Many issues about monocyte subsets await clarification. The origin of the subsets and the basis and meaning of the fluctuations in their numbers in health and disease remain unexplained. The therapeutic potential of depleting specific subsets has been assessed in several studies, with the aim of reducing inflammation. Several therapies for autoinflammatory diseases decrease the numbers of CD16+ monocytes in the blood; for example, glucocorticoids reduce the number of CD16+ monocytes by 95% after 5 days. However their systemic effects are many, including potent immunosuppression, osteoporosis and hypertension . Monocyte depletion by apheresis using an ad sorptive Adacolumn seems more selective, and the results from early trials of this device in Crohn's disease are promising . Understanding the role and full potential of the monocyte subsets in the inflammatory response will be essential for creating novel and directed therapeutic approaches.

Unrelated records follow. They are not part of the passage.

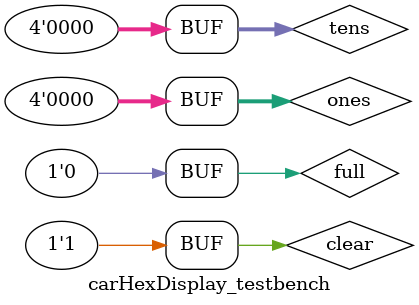
<source format=sv>

module carHexDisplay(clear, full, ones, tens, led0, led1, led2, led3, led4, led5);
		input logic				clear, full;
		input logic [3:0]		ones, tens;
		output logic [6:0]	led0, led1, led2, led3, led4, led5;
		
		//Numbers for HEX displays to count number of cars
		localparam logic [6:0] zero = 7'b1000000;   //0
		localparam logic [6:0] one = 7'b1111001;    //1
		localparam logic [6:0] two = 7'b0100100;    //2
		localparam logic [6:0] three = 7'b0110000;  //3
		localparam logic [6:0] four = 7'b0011001;   //4
		localparam logic [6:0] five = 7'b0010010;   //5
		localparam logic [6:0] six = 7'b0000010;    //6
		localparam logic [6:0] seven = 7'b1111000;  //7
		localparam logic [6:0] eight = 7'b0000000;  //8
		localparam logic [6:0] nine = 7'b0010000;   //9
		
		//Letters for hex displays to write out CLEAr and FULL
		localparam logic [6:0] C = 7'b1000110;  //C
		localparam logic [6:0] L = 7'b1000111;  //L  
		localparam logic [6:0] E = 7'b0000110;  //E
		localparam logic [6:0] A = 7'b0001000;  //A
		localparam logic [6:0] R = 7'b0101111;  //r
		localparam logic [6:0] F = 7'b0001110;  //F
		localparam logic [6:0] U = 7'b1000001;  //U
		
	   localparam logic [6:0] blank = 7'b1111111;
		
		
		//This always_comb block uses the 4-bit inputs ones, and tens in case statements
		//to display the number of cars are in the lot on HEX0 and HEX1. If no cars are in
		//the lot, clear will be 1, HEX1 will be set to 'r' to be at the end of the word  
		//"CLEAr" that is displayed on HEX5-HEX1. 
		always_comb begin
			case(ones)
				
				4'd0: begin
						led0 = zero;
				end
				
				4'd1: begin
						led0 = one;
				end
				
				4'd2: begin
						led0 = two;
				end
				
				4'd3: begin
						led0 = three;
				end
				
				4'd4: begin
						led0 = four;
				end
				
				4'd5: begin
						led0 = five;
				end
				
				4'd6: begin
						led0 = six;
				end
				
				4'd7: begin
						led0 = seven;
				end
				
				4'd8: begin
						led0 = eight;
				end
				
				4'd9: begin
						led0 = nine;
				end
				
				default: begin
						led0 = 7'bx;
				end
			endcase 
			
			case(tens)
				
				4'd0: begin
						if(clear == 1) begin
							led1 = R;
							led0 = zero;
						end
						
						else begin
							led1 = zero;
						end
				end
				
				4'd1: begin
						led1 = one;
				end
				
				4'd2: begin
						led1 = two;
				end
				
				4'd3: begin
						led1 = three;
				end
				
				4'd4: begin
						led1 = four;
				end
				
				4'd5: begin
						led1 = five;
				end
				
				4'd6: begin
						led1 = six;
				end
				
				4'd7: begin
						led1 = seven;
				end
				
				4'd8: begin
						led1 = eight;
				end
				
				4'd9: begin
						led1 = nine;
				end
				
				default: begin
						led1 = 7'bx;
				end
			endcase
		end
		
		//This always_comb is to set HEX displays HEX5-HEX2. When clear is 1
		//HEX5-HEX2 are set to say "CLEA". When full is 1 HEX5-HEX2 are set to
		//say "FULL". If neither full or clear are 1, then HEX5-HEX2 will be 
		//blank and not display anything. 
		always_comb begin
			
			if(clear == 1) begin
				led5 <= C;
				led4 <= L;
				led3 <= E;
				led2 <= A;
			end
			
			else if(full == 1) begin
				led5 <= F;
				led4 <= U;
				led3 <= L;
				led2 <= L;
			end
			
			else begin
				led5 <= blank;
				led4 <= blank;
				led3 <= blank;
				led2 <= blank;
			end
		end
		
		//Causes weird bug. Just stick with always_comb and 
		//get rid of clk and reset up top.
//		always_ff @(posedge clk) begin
//			if(reset || clear == 1) begin
//				led5 <= C;
//				led4 <= L;
//				led3 <= E;
//				led2 <= A;
//			end
//			
//			else if(full == 1) begin
//				led5 <= F;
//				led4 <= U;
//				led3 <= L;
//				led2 <= L;
//			end
//			
//			else begin
//				led5 <= blank;
//				led4 <= blank;
//				led3 <= blank;
//				led2 <= blank;
//			end
//	   end
endmodule 

//carHexDisplay_testbench tests to see what happens to the hex displays when clear
//is 0 and 1. It also tests to see what happens to the hex displays when full is 
//set to 0 and 1. The testbench counts from 0-9 for ones, and counts from 0-1 for
//tens. This test counted from 0 to 15, then back down to 0, with 15 being the max. 
module carHexDisplay_testbench();
		logic				clear, full;
		logic [3:0]		ones, tens;
		logic [6:0]	led0, led1, led2, led3, led4, led5;
		
		carHexDisplay dut(.clear, .full, .ones, .tens, .led0, .led1, .led2, .led3, .led4, .led5);
		
		initial 		begin
			ones <= '0; tens <= '0; clear <= 1; full <= 0;  #10;
															 #10;
			ones <= 4'd1; clear <= 0;			    #10;
			ones <= 4'd2;								 #10;
			ones <= 4'd3;								 #10;
			ones <= 4'd4;								 #10;
			ones <= 4'd5;								 #10;
			ones <= 4'd6;								 #10;
			ones <= 4'd7;								 #10;
			ones <= 4'd8;								 #10;
			ones <= 4'd9;								 #10;
			ones <= '0; tens <= 4'd1;				 #10;
			ones <= 4'd1;								 #10;
			ones <= 4'd2;								 #10;
			ones <= 4'd3;								 #10;
			ones <= 4'd4;								 #10;
			ones <= 4'd5; full <= 1;				 #10;
															 #10;
			ones <= 4'd4; full <= 0;				 #10;
			ones <= 4'd3;								 #10;
			ones <= 4'd2;								 #10;
			ones <= 4'd1;								 #10;
			ones <= 4'd0;								 #10;
			ones <= 4'd0; tens <= 4'd0;			 #10;
			ones <= 4'd9;								 #10;
			ones <= 4'd8;								 #10;
			ones <= 4'd7;								 #10;
			ones <= 4'd6;								 #10;
			ones <= 4'd5;								 #10;
			ones <= 4'd4;								 #10;
			ones <= 4'd3;								 #10;
			ones <= 4'd2;								 #10;
			ones <= 4'd1; 							    #10;
			ones <= 4'd0; clear <= 1;			    #10;
		end
endmodule 
</source>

Additional data are provided with this article. Additional data file 1 lists the genes differentially expressed by CD16+ and CD16- monocytes that were detected in common by Zhao et al.  and Ancuta et al. Additional data file 2 lists genes differentially expressed by CD16+ and CD16- monocytes (from [6, 7]) in common with a dataset of genes expressed during monocyte maturation (3 days and 7 days after stimulation with MCSF) and activation by the classical (M1) and alternative (M2) pathway .
I thank Wong Siew Cheng and Petronela Ancuta for reviewing the manuscript and providing helpful suggestions, and Megan Kerr and Janet Digby for proofreading.